Record extracts START
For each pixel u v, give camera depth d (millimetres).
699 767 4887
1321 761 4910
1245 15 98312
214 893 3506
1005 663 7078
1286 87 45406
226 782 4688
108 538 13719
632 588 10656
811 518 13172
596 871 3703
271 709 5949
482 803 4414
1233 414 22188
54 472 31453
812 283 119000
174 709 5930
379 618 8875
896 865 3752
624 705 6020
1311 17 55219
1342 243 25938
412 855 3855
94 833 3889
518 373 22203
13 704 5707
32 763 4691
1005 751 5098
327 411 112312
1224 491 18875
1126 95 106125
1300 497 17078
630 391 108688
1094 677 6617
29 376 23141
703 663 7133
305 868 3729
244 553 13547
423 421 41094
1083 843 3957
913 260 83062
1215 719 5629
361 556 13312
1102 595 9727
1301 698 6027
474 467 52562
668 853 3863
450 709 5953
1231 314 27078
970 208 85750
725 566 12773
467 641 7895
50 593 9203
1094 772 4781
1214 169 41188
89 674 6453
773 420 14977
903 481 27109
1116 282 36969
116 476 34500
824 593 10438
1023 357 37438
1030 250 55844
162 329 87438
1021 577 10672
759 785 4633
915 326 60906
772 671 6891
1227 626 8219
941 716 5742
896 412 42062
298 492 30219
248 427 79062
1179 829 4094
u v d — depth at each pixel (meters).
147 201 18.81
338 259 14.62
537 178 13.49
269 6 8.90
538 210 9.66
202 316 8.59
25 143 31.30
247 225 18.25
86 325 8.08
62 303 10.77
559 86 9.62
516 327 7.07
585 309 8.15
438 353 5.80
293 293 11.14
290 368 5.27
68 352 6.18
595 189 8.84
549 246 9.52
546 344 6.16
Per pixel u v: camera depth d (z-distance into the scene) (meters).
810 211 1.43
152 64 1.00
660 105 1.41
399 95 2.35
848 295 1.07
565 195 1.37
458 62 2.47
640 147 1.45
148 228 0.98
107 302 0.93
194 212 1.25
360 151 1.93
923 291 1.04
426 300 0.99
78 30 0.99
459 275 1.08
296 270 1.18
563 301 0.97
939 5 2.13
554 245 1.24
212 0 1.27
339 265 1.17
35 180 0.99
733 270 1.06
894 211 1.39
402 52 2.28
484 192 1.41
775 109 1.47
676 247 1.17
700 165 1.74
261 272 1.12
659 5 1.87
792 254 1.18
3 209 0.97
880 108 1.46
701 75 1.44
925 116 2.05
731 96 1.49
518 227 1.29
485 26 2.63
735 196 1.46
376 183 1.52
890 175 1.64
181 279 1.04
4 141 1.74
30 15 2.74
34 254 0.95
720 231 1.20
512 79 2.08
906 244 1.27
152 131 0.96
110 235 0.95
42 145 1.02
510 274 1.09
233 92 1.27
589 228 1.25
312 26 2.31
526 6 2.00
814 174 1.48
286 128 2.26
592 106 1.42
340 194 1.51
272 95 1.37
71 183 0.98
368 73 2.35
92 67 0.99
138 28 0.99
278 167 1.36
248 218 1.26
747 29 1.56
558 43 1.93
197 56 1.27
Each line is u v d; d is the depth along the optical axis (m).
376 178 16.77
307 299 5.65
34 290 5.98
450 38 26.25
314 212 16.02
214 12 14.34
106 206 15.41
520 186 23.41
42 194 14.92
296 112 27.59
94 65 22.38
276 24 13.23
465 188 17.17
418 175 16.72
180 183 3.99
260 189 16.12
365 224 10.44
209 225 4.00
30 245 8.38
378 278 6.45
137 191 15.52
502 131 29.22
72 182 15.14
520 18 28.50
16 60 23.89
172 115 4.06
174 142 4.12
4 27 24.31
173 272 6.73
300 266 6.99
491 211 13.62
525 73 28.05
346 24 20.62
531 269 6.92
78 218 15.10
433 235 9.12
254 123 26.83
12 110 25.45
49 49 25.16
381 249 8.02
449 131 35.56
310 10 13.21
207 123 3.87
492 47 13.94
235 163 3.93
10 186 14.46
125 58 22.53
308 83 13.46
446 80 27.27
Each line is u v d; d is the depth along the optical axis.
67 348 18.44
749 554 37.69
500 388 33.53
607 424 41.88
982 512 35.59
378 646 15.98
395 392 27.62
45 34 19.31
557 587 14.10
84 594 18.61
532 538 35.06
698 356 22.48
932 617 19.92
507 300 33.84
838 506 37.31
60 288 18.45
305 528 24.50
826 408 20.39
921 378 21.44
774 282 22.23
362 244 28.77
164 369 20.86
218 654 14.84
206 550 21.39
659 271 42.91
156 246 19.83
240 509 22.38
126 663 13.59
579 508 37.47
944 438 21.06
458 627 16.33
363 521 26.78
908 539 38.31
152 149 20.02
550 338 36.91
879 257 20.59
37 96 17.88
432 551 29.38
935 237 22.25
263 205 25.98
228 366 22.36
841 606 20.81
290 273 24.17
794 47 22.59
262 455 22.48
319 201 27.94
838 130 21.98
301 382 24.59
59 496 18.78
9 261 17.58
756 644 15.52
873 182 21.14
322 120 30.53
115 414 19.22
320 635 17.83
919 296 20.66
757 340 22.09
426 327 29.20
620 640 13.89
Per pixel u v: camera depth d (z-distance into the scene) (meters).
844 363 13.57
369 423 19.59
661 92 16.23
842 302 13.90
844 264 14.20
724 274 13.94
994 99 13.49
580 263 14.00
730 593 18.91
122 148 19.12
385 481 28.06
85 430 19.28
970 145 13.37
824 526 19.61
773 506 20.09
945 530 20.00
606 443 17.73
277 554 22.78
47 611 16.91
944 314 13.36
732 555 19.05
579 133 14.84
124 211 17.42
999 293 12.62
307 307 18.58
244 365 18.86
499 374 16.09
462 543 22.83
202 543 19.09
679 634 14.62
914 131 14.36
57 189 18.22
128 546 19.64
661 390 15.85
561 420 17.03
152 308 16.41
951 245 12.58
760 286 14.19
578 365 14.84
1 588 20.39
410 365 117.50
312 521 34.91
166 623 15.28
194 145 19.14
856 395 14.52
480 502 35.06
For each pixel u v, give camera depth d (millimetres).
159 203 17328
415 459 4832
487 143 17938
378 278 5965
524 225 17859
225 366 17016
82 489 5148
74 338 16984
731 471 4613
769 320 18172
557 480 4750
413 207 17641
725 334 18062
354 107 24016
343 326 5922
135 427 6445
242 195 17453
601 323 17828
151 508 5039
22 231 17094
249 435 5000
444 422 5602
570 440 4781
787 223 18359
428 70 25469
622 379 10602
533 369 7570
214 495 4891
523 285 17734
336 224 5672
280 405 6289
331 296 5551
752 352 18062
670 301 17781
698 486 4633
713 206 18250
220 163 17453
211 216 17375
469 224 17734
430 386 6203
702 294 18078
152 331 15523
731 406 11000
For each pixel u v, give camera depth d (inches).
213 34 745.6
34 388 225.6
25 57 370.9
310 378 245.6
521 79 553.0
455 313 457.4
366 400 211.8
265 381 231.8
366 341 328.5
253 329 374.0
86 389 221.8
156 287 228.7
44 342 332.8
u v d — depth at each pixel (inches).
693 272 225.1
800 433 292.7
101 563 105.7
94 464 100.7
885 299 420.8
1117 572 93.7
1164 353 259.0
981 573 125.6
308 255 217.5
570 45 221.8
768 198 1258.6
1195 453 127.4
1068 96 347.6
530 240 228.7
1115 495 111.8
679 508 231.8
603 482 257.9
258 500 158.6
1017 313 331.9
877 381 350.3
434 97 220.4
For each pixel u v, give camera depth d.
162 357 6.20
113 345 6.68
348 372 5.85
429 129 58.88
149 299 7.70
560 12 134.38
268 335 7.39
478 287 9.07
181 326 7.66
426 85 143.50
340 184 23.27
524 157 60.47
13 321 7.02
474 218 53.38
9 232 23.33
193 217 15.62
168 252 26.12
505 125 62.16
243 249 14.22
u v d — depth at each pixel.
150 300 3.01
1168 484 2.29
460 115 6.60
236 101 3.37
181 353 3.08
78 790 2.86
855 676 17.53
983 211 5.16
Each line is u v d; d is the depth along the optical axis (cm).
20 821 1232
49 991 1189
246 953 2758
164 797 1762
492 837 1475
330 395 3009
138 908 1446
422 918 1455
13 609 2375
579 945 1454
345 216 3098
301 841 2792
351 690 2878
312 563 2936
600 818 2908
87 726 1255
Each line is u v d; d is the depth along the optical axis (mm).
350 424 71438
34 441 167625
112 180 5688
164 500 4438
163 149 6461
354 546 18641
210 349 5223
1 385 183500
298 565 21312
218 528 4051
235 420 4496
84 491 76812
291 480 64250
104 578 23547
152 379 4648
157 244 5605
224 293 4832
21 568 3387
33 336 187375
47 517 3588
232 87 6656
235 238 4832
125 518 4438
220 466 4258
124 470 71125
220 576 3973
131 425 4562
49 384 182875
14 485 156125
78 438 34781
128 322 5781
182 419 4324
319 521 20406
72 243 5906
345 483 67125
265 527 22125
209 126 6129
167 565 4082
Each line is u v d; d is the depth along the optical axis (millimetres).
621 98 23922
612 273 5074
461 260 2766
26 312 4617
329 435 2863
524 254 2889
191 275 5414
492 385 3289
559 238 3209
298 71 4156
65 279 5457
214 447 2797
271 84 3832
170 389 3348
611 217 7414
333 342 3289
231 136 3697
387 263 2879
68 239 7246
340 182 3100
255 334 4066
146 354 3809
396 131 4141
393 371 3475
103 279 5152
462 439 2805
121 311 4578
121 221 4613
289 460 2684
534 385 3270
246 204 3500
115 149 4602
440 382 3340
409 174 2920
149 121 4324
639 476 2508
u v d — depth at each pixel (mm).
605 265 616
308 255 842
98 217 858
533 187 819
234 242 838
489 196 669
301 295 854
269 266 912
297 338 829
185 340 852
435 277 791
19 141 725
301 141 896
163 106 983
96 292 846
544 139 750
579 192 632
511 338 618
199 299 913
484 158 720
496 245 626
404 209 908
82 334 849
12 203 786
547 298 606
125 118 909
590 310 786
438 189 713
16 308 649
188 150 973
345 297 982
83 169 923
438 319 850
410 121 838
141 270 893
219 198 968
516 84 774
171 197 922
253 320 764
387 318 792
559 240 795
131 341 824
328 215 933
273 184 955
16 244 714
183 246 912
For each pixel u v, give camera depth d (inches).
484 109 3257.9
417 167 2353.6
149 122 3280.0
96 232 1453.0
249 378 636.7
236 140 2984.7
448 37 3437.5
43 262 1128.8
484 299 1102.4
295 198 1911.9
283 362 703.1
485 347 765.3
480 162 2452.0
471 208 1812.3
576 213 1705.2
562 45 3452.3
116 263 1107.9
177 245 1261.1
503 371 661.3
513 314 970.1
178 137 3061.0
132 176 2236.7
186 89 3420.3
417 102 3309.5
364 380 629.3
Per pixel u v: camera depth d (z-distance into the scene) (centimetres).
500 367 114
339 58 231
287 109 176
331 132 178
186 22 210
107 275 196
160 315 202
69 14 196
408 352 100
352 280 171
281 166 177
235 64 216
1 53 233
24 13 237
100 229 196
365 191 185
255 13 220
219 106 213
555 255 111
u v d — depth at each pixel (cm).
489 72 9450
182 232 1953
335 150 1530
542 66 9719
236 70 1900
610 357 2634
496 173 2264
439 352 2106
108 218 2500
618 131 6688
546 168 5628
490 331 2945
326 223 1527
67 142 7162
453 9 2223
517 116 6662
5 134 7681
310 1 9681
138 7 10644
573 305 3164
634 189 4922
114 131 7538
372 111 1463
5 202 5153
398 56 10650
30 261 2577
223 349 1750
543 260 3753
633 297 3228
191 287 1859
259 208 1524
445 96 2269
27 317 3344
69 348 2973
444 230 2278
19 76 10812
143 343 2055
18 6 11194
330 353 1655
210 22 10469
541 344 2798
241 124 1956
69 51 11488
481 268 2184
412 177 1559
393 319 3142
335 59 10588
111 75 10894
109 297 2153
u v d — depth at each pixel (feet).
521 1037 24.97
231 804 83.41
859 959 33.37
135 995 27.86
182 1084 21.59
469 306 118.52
Record extracts END
-- Aim of the exercise --
Copy out the entries exactly. Begin at the first line and end with the line that has "925 116 2.05".

-- Written answer --
For each pixel u v, give camera depth d (millimetres).
699 767 4887
1321 761 4910
1245 15 98312
214 893 3506
1005 663 7078
1286 87 45406
226 782 4688
108 538 13719
632 588 10656
811 518 13172
596 871 3703
271 709 5949
482 803 4414
1233 414 22188
54 472 31453
812 283 119000
174 709 5930
379 618 8875
896 865 3752
624 705 6020
1311 17 55219
1342 243 25938
412 855 3855
94 833 3889
518 373 22203
13 704 5707
32 763 4691
1005 751 5098
327 411 112312
1224 491 18875
1126 95 106125
1300 497 17078
630 391 108688
1094 677 6617
29 376 23141
703 663 7133
305 868 3729
244 553 13547
423 421 41094
1083 843 3957
913 260 83062
1215 719 5629
361 556 13312
1102 595 9727
1301 698 6027
474 467 52562
668 853 3863
450 709 5953
1231 314 27078
970 208 85750
725 566 12773
467 641 7895
50 593 9203
1094 772 4781
1214 169 41188
89 674 6453
773 420 14977
903 481 27109
1116 282 36969
116 476 34500
824 593 10438
1023 357 37438
1030 250 55844
162 329 87438
1021 577 10672
759 785 4633
915 326 60906
772 671 6891
1227 626 8219
941 716 5742
896 412 42062
298 492 30219
248 427 79062
1179 829 4094
u v d — depth at each pixel (meters).
147 201 18.81
338 259 14.62
537 178 13.49
269 6 8.90
538 210 9.66
202 316 8.59
25 143 31.30
247 225 18.25
86 325 8.08
62 303 10.77
559 86 9.62
516 327 7.07
585 309 8.15
438 353 5.80
293 293 11.14
290 368 5.27
68 352 6.18
595 189 8.84
549 246 9.52
546 344 6.16
Per pixel u v: camera depth d (z-distance into the scene) (meters).
810 211 1.43
152 64 1.00
660 105 1.41
399 95 2.35
848 295 1.07
565 195 1.37
458 62 2.47
640 147 1.45
148 228 0.98
107 302 0.93
194 212 1.25
360 151 1.93
923 291 1.04
426 300 0.99
78 30 0.99
459 275 1.08
296 270 1.18
563 301 0.97
939 5 2.13
554 245 1.24
212 0 1.27
339 265 1.17
35 180 0.99
733 270 1.06
894 211 1.39
402 52 2.28
484 192 1.41
775 109 1.47
676 247 1.17
700 165 1.74
261 272 1.12
659 5 1.87
792 254 1.18
3 209 0.97
880 108 1.46
701 75 1.44
925 116 2.05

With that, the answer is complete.